> 本文:
——

トルク:294N・m作動角:7deg回転数:150rpm図5は縦軸をトリポード型等速自在継手の誘起スラスト力、横軸を計算上のスキュー角θ2(deg)とし、スラスト力測定データをプロットしたものである。同図より、スキュー角θ2が4.0°〜4.5°の範囲においてスラスト力が最小値を示していることが判る。スキュー角θ2が4.5°を越えるとスラスト力が上がってあるレベルでサチュレートする。また、スキュー角θ2が4.0より小さくなるとスラスト力が上がる傾向にある。したがって、針状ころ32のスキューに関しては、スキュー角θ2を4.0°〜4.5°の範囲に設定することにより、トリポード型等速自在継手の誘起スラストが低減し、低振動化を達成することができる。
【0030】
【発明の効果】以上説明したように、内周の円周方向三等分位置に軸方向に延びるトラック溝を形成した外側継手部材と、軸とトルク伝達可能に嵌合するトラニオン胴部と前記トラニオン胴部の円周方向三等分位置から半径方向に突出したトラニオン・ジャーナルとからなるトリポード部材と、前記各トラニオン・ジャーナルに複数の針状ころを介して回転可能に取り付けられ前記トラック溝に収容されたローラとを備え、前記ローラがその外周面にて前記トラック溝の両側壁に形成されたローラ案内面によって案内されるようにしたトリポード型等速自在継手において、前記針状ころのスキュー角を所定の規格値内に規制することによって、トリポード型等速自在継手の低振動化が可能となる。
【0031】円周方向すきまによって生じ得るスキュー角(θ1)と径方向すきまによって生じ得るスキュー角(θ2)のうちどちらか小さい方が実際に起こり得るスキュー角であることから、請求項4の発明のように、円周方向すきまによって生じ得る針状ころのスキュー角(θ1)を、前記ローラと前記トラニオン・ジャーナルとの間の環状空間内における径方向すきまによって生じ得る前記針状ころのスキュー角(θ2)よりも大きくすることにより(θ1>θ2)、請求項2の発明のように、後者のスキュー角(θ2)のみを規制することで針状ころのスキュー対策を講じることができる。
【図面の簡単な説明】
【図1】(A)はトリポード型等速自在継手の横断面図、(B)はトリポード型等速自在継手の縦断面図である。
【図2】(A)は外側継手部材の端面図、(B)はトラニオン・ジャーナル周りの断面図、(C)は(B)の部分拡大図である。
【図3】針状ころのスキューを説明するための説明図である。

——

> エントリー一覧:
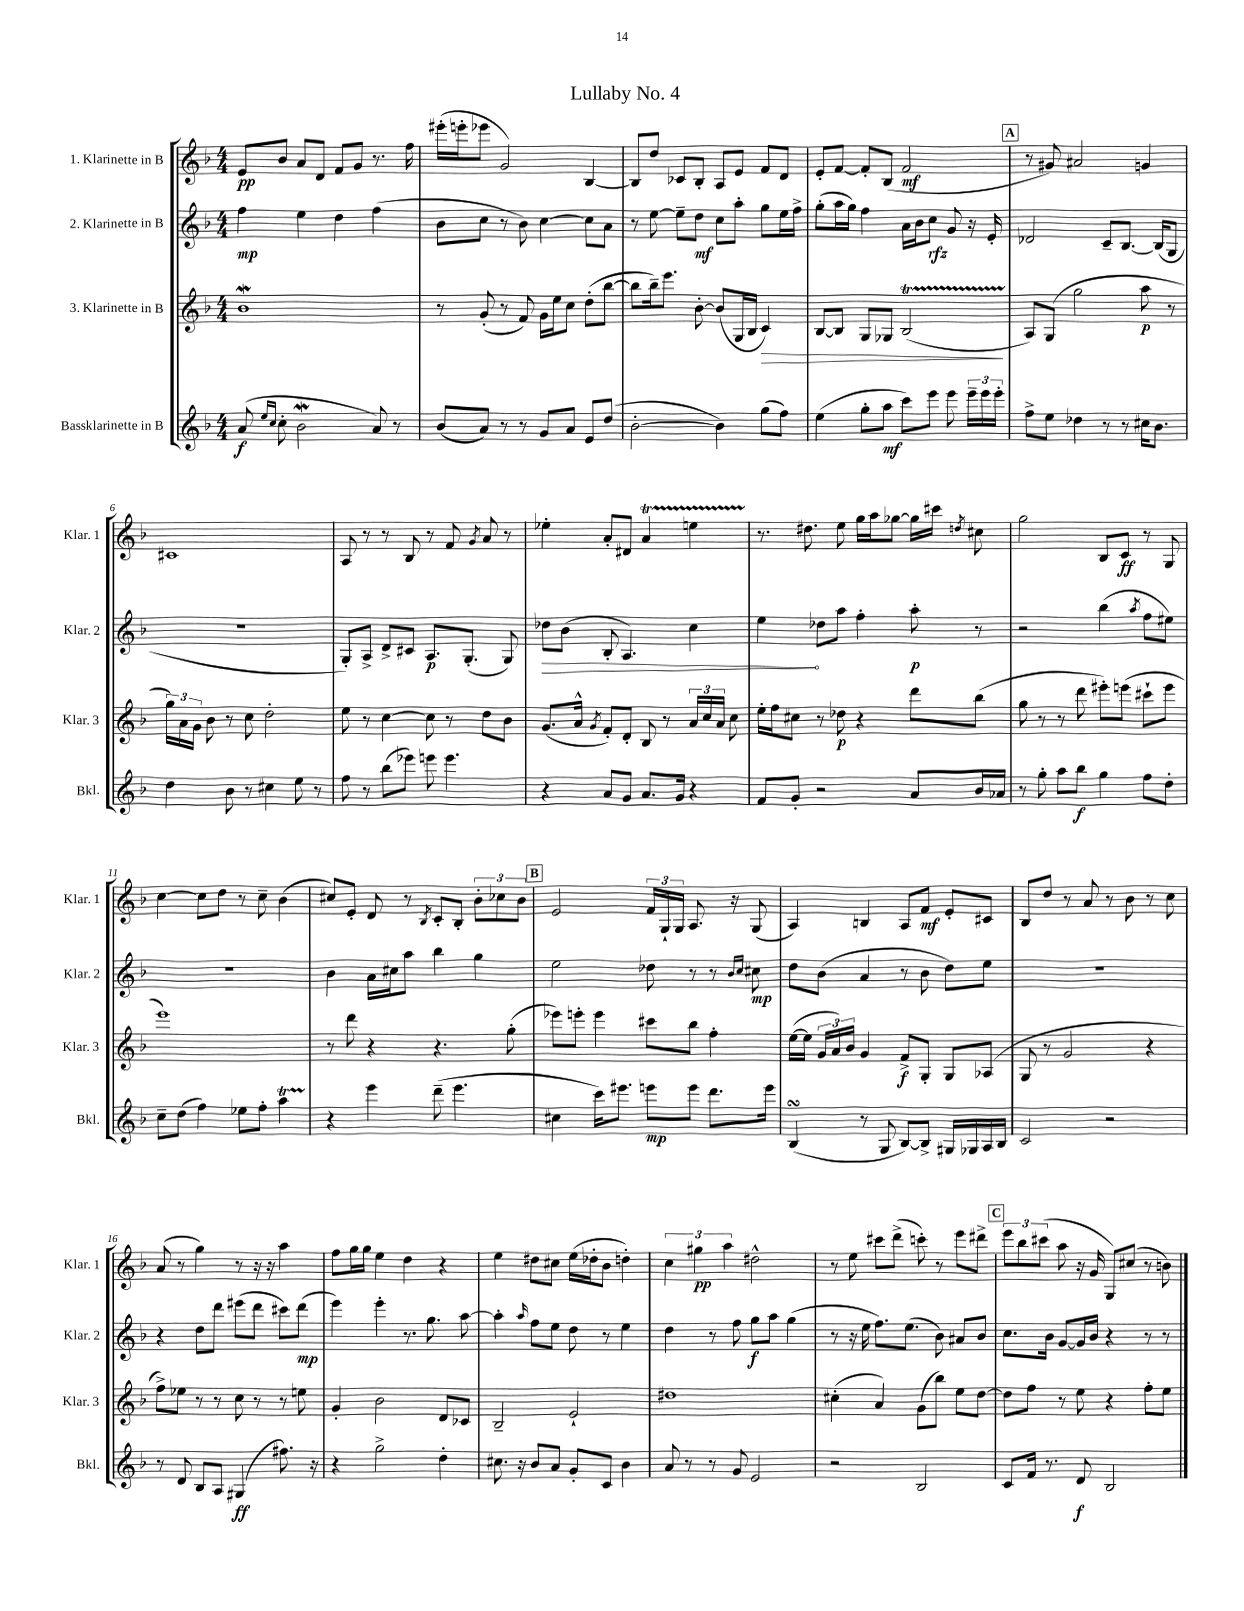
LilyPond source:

\header { title = "Lullaby No. 4" }
<<
\new StaffGroup <<
\new Staff = "s0" \with { instrumentName = "1. Klarinette in B" shortInstrumentName = "Klar. 1" } {
    \clef treble \key f \major \numericTimeSignature \time 4/4
    \autoBeamOff e'8[\pp bes'8] a'8[ d'8] f'8[ g'8] r8. f''16 |
    eis'''16[-.( e'''16-. ees'''8] g'2) bes4~ |
    bes8[ d''8] ces'8[ bes8]-. a8[ e'8] f'8[ d'8] |
    e'8[-. f'8]~ f'8[-. bes8]( f'2\mf |
    \mark \markup { \box "A" } r8 gis'8) ais'2 g'4 |
    cis'1 |
    a8 r8 r8 bes8 r8 f'8 \acciaccatura { g'8 } a'8 r8 |
    ees''4-. a'8[-. dis'8] a'4\startTrillSpan e''4 |
    r8.\stopTrillSpan dis''8. e''8 g''16[ a''16 ges''8]~ ges''16[ cis'''16] \acciaccatura { d''8 } cis''8 |
    g''2 bes8[ c'8]\ff r8 g8 |
    c''4~ c''8[ d''8] r8 c''8-- bes'4( |
    cis''8[) e'8]-. d'8 r8 \acciaccatura { bes8 } c'8[-. bes8]-. \tuplet 3/2 { bes'8[-. ces''8 bes'8] } |
    \mark \markup { \box "B" } e'2 \tuplet 3/2 { f'16[ g16-! g16] } a8. r16 g8( |
    a4) b4 a8[ f'8]\mf e'8[-. cis'8] |
    bes8[ d''8] r8 a'8 r8 bes'8 r8 c''8 |
    a'8( r8 g''4) r8 r16 r16 a''4 |
    f''8[ g''16 g''16] e''4 d''4 r4 |
    e''4 dis''8[ cis''8] e''16[( des''16-. bes'8] d''4-.) |
    \tuplet 3/2 { c''4 gis''4\pp a''4 } dis''2-^ |
    r8 e''8 cis'''8[ d'''8]->( c'''8-.) r8 e'''8[ dis'''8]-> |
    \mark \markup { \box "C" } \tuplet 3/2 { e'''8[ bes''8 cis'''8]( } a''8 r16 g'16 g8[) cis''8]( r8 b'8) \bar "|." |
}
\new Staff = "s1" \with { instrumentName = "2. Klarinette in B" shortInstrumentName = "Klar. 2" } {
    \clef treble \key f \major \numericTimeSignature \time 4/4
    \autoBeamOff f''4\mp e''4 d''4 f''4( |
    bes'8[ c''8] r8 bes'8) c''4~ c''8[ a'8] |
    r8 e''8~ e''8[-- d''8]\mf c''8[ a''8]-. g''8[ e''16 f''16]-> |
    g''8[-.( a''16 g''16]) f''4 a'16[ bes'16 c''8]\rfz g'8 r16 e'16-. |
    \mark \markup { \box "A" } des'2 c'8[-- bes8.]~ bes16[( g8] |
    R1 |
    g8[-.) a8]-> d'8[-> cis'8] a8.[\p g8.]-.( g8) |
    \once \override Hairpin.circled-tip = ##t des''8[\> bes'8]( bes8-. a4.) c''4 |
    e''4\! des''8[ a''8] f''4-. a''8-.\p r8 |
    r2 bes''4( \acciaccatura { a''8 } f''8[ eis''8]) |
    R1 |
    bes'4 a'16[ cis''16 a''8] bes''4 g''4 |
    \mark \markup { \box "B" } e''2 des''8 r8 r8 \grace { bes'16[ c''16] } cis''8\mp |
    d''8[ bes'8]( a'4 r8 bes'8 d''8[) e''8] |
    R1 |
    r4 d''8[ d'''8] eis'''8[( d'''8] cis'''8[) d'''8]\mp( |
    e'''4) e'''4-. r8. g''8. a''8~ |
    a''4-. \grace { a''16 } f''8[ e''8] d''8 r8 e''4 |
    d''4 r8 f''8 g''8[\f a''8] g''4( |
    r8 r16 e''16 f''8.[) e''8.]( bes'8) ais'8[ bes'8] |
    \mark \markup { \box "C" } c''8.[ bes'16] g'8[~ g'16 bes'16] r4 r8 r8 \bar "|." |
}
\new Staff = "s2" \with { instrumentName = "3. Klarinette in B" shortInstrumentName = "Klar. 3" } {
    \clef treble \key f \major \numericTimeSignature \time 4/4
    \autoBeamOff bes'1\mordent |
    r8 g'8-.( r8 f'8) g'16[ e''16 c''8] d''8[-.( bes''8]~ |
    bes''8[ bes''16--) e'''8.] bes'8~-. bes'8[( g16 bes16] c'4\>) |
    bes8[~ bes8] g8[ ges8] bes2\startTrillSpan\!( |
    \mark \markup { \box "A" } a8[\stopTrillSpan) g8]( g''2 a''8\p r8 |
    \tuplet 3/2 { g''16[) a'16 g'16] } bes'8 r8 c''8 d''2-. |
    e''8 r8 c''4~ c''8 r8 d''8[ bes'8] |
    g'8.[( a'16]-^ \acciaccatura { g'8 } f'8[-.) d'8]-. bes8 r8 \tuplet 3/2 { a'16[ c''16 a'16] } c''8 |
    e''16[-. f''16 cis''8] r8 des''8\p r4 d'''8[ bes''8]( |
    g''8 r8 r8 d'''8 eis'''8[-.) e'''8]( cis'''8[-! e'''8] |
    e'''1) |
    r8 d'''8 r4 r4. g''8-.( |
    \mark \markup { \box "B" } ees'''8[) e'''8]-. e'''4 cis'''8[ bes''8] f''4-. |
    e''16[~( e''16] \tuplet 3/2 { g'16[ a'16) bes'16] } g'4 f'8[->\f g8]-. g8[ aes8]( |
    g8 r8 g'2 r4 |
    f''8[->) ees''8] r8 r8 c''8 r8 r8 e''8 |
    g'4-. bes'2 d'8[ ces'8] |
    bes2-- e'2-! |
    dis''1 |
    cis''4-.( a'4) g'8[( bes''8]) e''8[ d''8]~ |
    \mark \markup { \box "C" } d''8[ f''8] r8 e''8 r4 f''8[-. e''8] \bar "|." |
}
\new Staff = "s3" \with { instrumentName = "Bassklarinette in B" shortInstrumentName = "Bkl." } {
    \clef treble \key f \major \numericTimeSignature \time 4/4
    \autoBeamOff a'8\f( \grace { e''16[ c''16] } c''8-. bes'2\mordent a'8) r8 |
    bes'8[( a'8]) r8 r8 g'8[ a'8] e'8[ d''8]( |
    bes'2~-. bes'4) g''8[( f''8]) |
    e''4( g''8[-. a''8]\mf c'''8[) e'''8] e'''8 \tuplet 3/2 { e'''16[-- e'''16 e'''16]-. } |
    \mark \markup { \box "A" } f''8[-> e''8] des''4 r8 r8 cis''16[ bes'8.] |
    d''4 bes'8 r8 cis''4 e''8 r8 |
    f''8 r8 bes''8[( ees'''8]) e'''8 e'''4. |
    r4 a'8[ g'8] a'8.[ g'16] r4 |
    f'8[ g'8]-. r2 a'8[ bes'16 aes'16] |
    r8 g''8-. a''8[ bes''8]\f g''4 f''8[ d''8]-. |
    c''8[-- d''8]( f''4) ees''8[ f''8]-. a''4\startTrillSpan |
    r4\stopTrillSpan e'''4 d'''8--( e'''4. |
    \mark \markup { \box "B" } cis''4 c'''16[) eis'''8.] e'''8[\mp e'''8] d'''8.[ e'''16] |
    bes4\turn( r8 g8 bes8[~) bes8]-> gis16[ ges16 a16 bes16] |
    c'2 r2 |
    r8 d'8 bes8[ a8] gis4\ff( fis''8.) r16 |
    r4 g''2-> d''4-. |
    cis''8. r16 bes'8[ a'8] g'8[-. c'8] bes'4 |
    a'8 r8 r8 g'8 e'2 |
    r2 bes2 |
    \mark \markup { \box "C" } c'8[ f'16] r8. d'8\f bes2 \bar "|." |
}
>>
>>
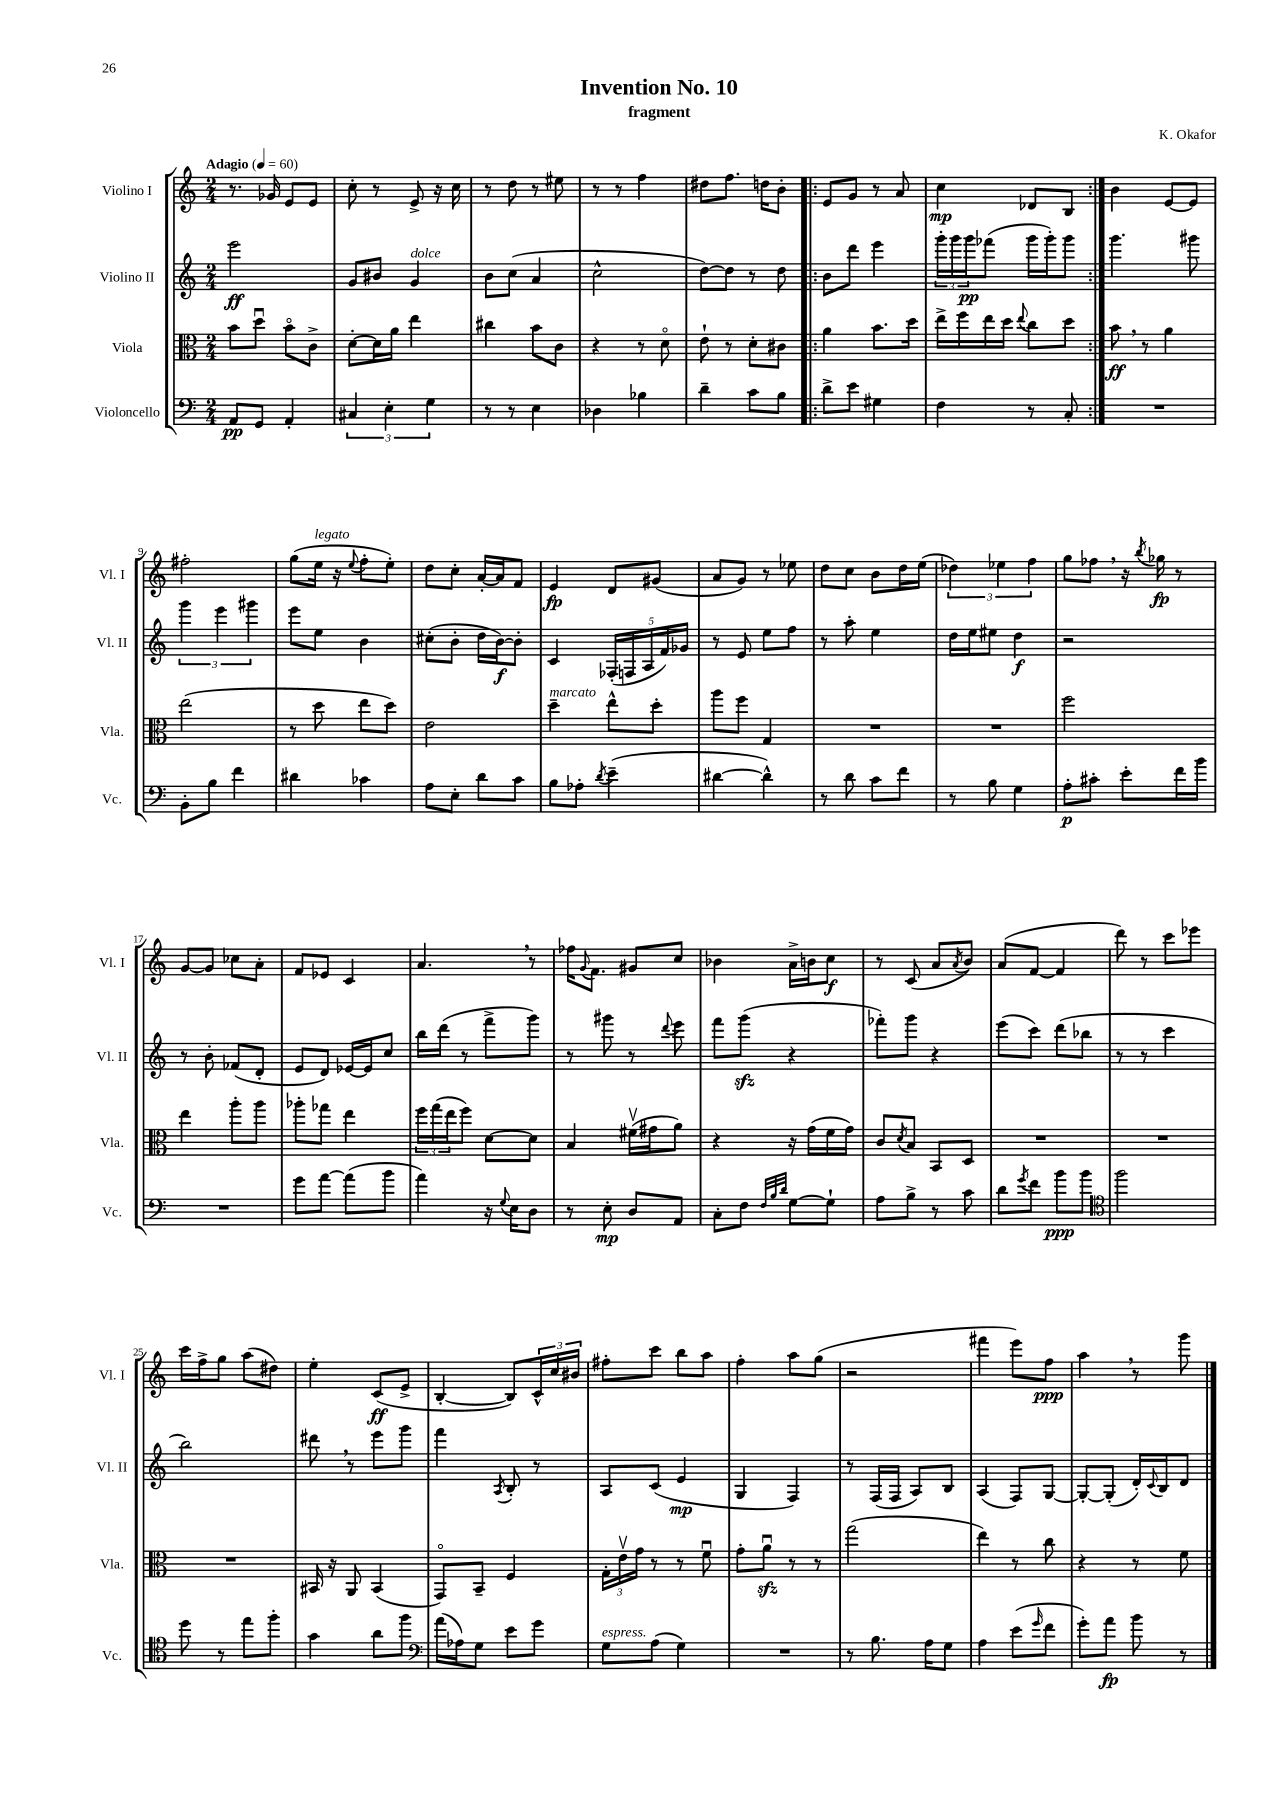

——

> 課題:
1) 等速自在継手の本文を2文で要約しなさい。
2) 等速自在継手の本文を、最後の文の後から書き継ぎなさい。
エントリーは等速自在継手の本文とは関係がない。

> 各課題の解答:
1) スラスト力の測定データから、針状ころのスキュー角θ2を4.0°〜4.5°の範囲に設定するとトリポード型等速自在継手の誘起スラストが低減し、低振動化を達成できる。また、円周方向すきまによって生じ得るスキュー角θ1を径方向すきまによって生じ得るスキュー角θ2よりも大きくすれば、θ2のみを規制することで針状ころのスキュー対策を講じることができる。

2)
【図4】ローラとローラ案内面との接触部の拡大断面図であって、(A)はアンギュラ・コンタクトの場合、(B)はサーキュラ・コンタクトの場合を示す。
【図5】スキュー角(θ2)と誘起スラストとの関係を示すグラフである。
【図6】本発明の実施の形態と従来例を左右に対比して示すトリポード型等速自在継手の横断面図である。
【符号の説明】
10 外側継手部材
12 トラック溝
14 ローラ案内面
16 小内径部
D1 内径
18 大内径部
D2 内径
20 トリポード部材
22 トラニオン・ジャーナル
24 円筒形外周面
26 輪溝
30 ローラ
do 外径
Ls 幅
32 針状ころ
d ころ径
l 有効長さ
34 アウタ・ワッシャ
34a 円盤部
34b 円筒部
34c 拡径部
36 サークリップ
38 インナ・ワッシャ

【特許請求の範囲】
【請求項1】 内周の円周方向三等分位置に軸方向に延びるトラック溝を形成した外側継手部材と、軸とトルク伝達可能に嵌合するトラニオン胴部と前記トラニオン胴部の円周方向三等分位置から半径方向に突出したトラニオン・ジャーナルとからなるトリポード部材と、前記各トラニオン・ジャーナルに複数の針状ころを介して回転可能に取り付けられ前記トラック溝に収容されたローラとを備え、前記ローラがその外周面にて前記トラック溝の両側壁に形成されたローラ案内面によって案内されるようにしたトリポード型等速自在継手において、前記針状ころのスキュー角を所定の規格値内に規制したことを特徴とするトリポード型等速自在継手。
【請求項2】 前記ローラと前記トラニオン・ジャーナルとの間の環状空間内における前記針状ころの径方向すきまによって生ずる針状ころのスキュー角を所定の規格値内に規制したことを特徴とする請求項1に記載のトリポード型等速自在継手。
【請求項3】 前記スキュー角(θ2)が4.0°〜4.5°の範囲内であることを特徴とする請求項1または2のいずれかに記載のトリポード型等速自在継手。
【請求項4】 円周方向すきまによって生じ得る針状ころのスキュー角(θ1)が、前記ローラと前記トラニオン・ジャーナルとの間の環状空間内における径方向すきまによって生じ得る針状ころのスキュー角(θ2)よりも大きいことを特徴とする請求項1ないし3のいずれかに記載のトリポード型等速自在継手。
【請求項5】 前記ローラと前記ローラ案内面との接触率を1.02〜1.2とし、所定のトルク負荷時に、前記ローラに生ずる接触楕円がローラの端面から外れない程度に前記ローラの幅寸法を小さくしたことを特徴とする請求項1ないし4のいずれかに記載のトリポード型等速自在継手。
【請求項6】 前記ローラの幅(Ls)と外径(do)との比(Ls/do)の値を0.24〜0.27の範囲としたことを特徴とする請求項5に記載のトリポード型等速自在継手。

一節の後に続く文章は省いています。